As far as living together, the two don’t only just have the personalized Heineken bottles (purchased by N. in Amsterdam) in common. They both enjoy taking naps on their couch, and believe a robe is an essential college item. One striking difference is their political beliefs: “N. is conservative in a very dry, and truly conservative way. He constructs his world-view from a utilitarian place.
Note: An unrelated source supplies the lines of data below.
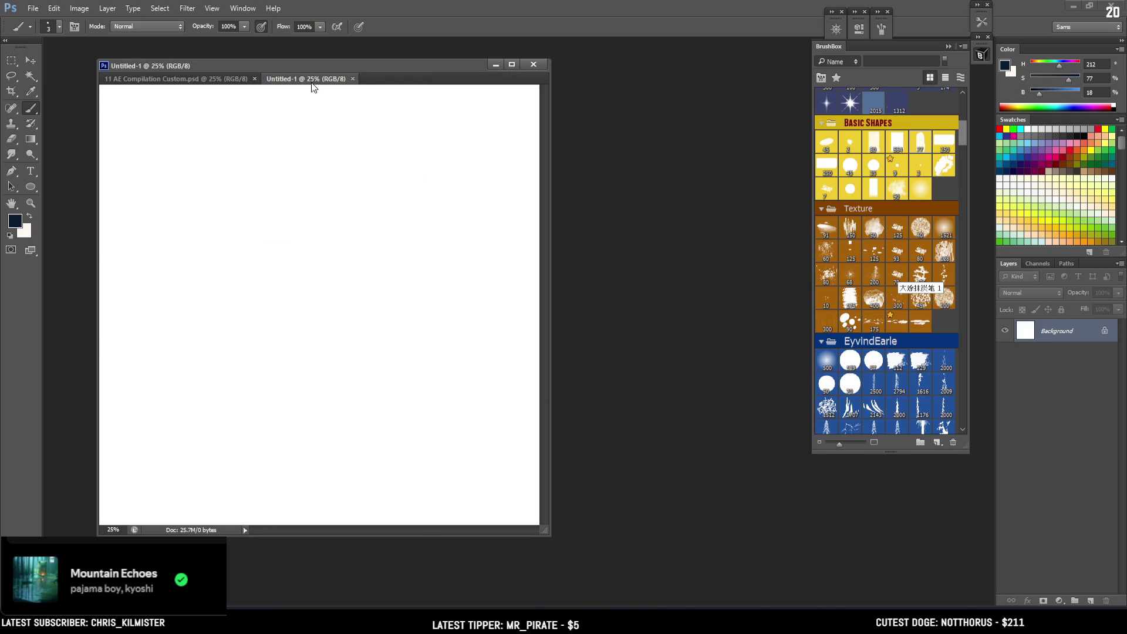
Step: Move the zoomed-out painting aside and convert the blank canvas background into Layer 0
mouse_move(309, 83)
mouse_down()
mouse_move(325, 54)
mouse_move(289, 78)
mouse_up()
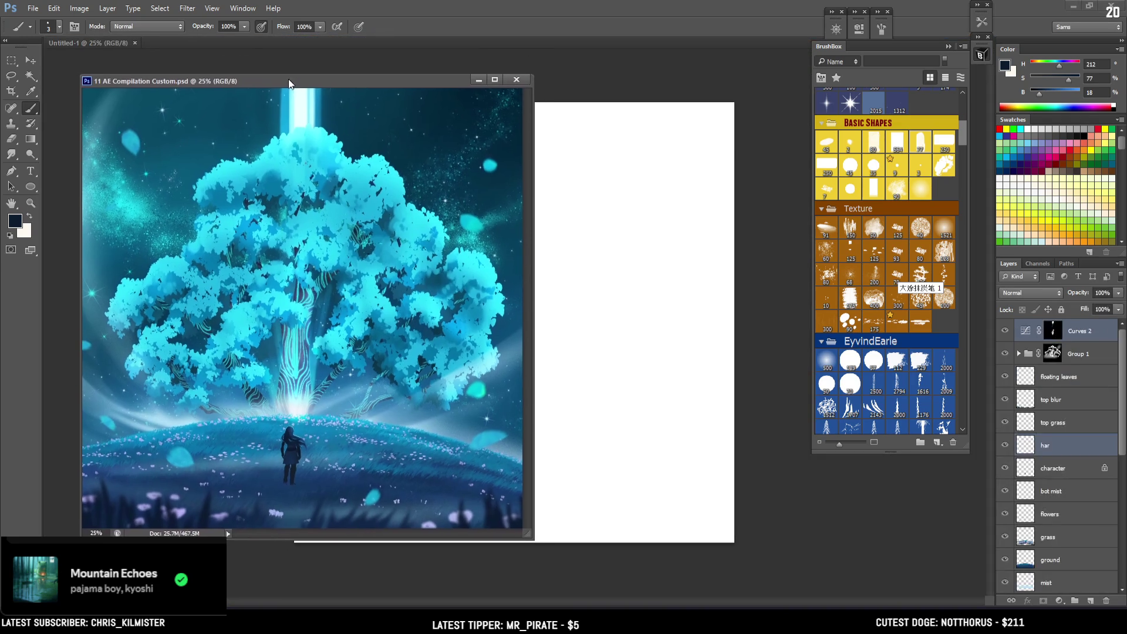
key(ctrl+minus)
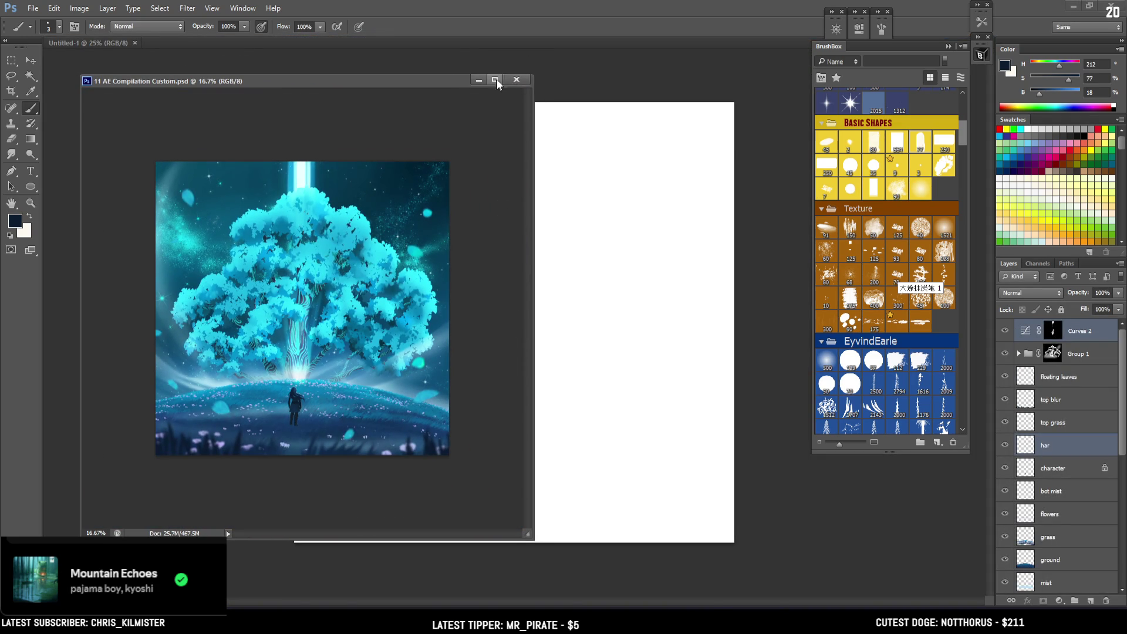
click(516, 79)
So do I,” explains A, “but my evaluations of certain things allow me to end up in a more liberal position.”
Each of them brings their own background into their room. A.’s University of Kansas flag hangs proudly above his bed, and he takes all the credit for the lighting. N.’s hats are stacked in the corner along with a collection of shot glasses. Each has their own favorite tween pop star displayed on their walls. In A’s corner, J.Biebs: “This [pointing to the poster] is the pinnacle of new musical tastes, to me, the Beethoven of the 21st century.” And in N.’s corner, TSwift: “It was like one my favorite concerts ever.”
Despite these differences, the McBain roommates get on famously, and have found the room is a great gathering place for their friends. A. observes, “The room is a good middle ground for the both of us. We found the things that we both like and brought them in. I think through the Dialectical Method of Plato, we have found the most harmonious route.”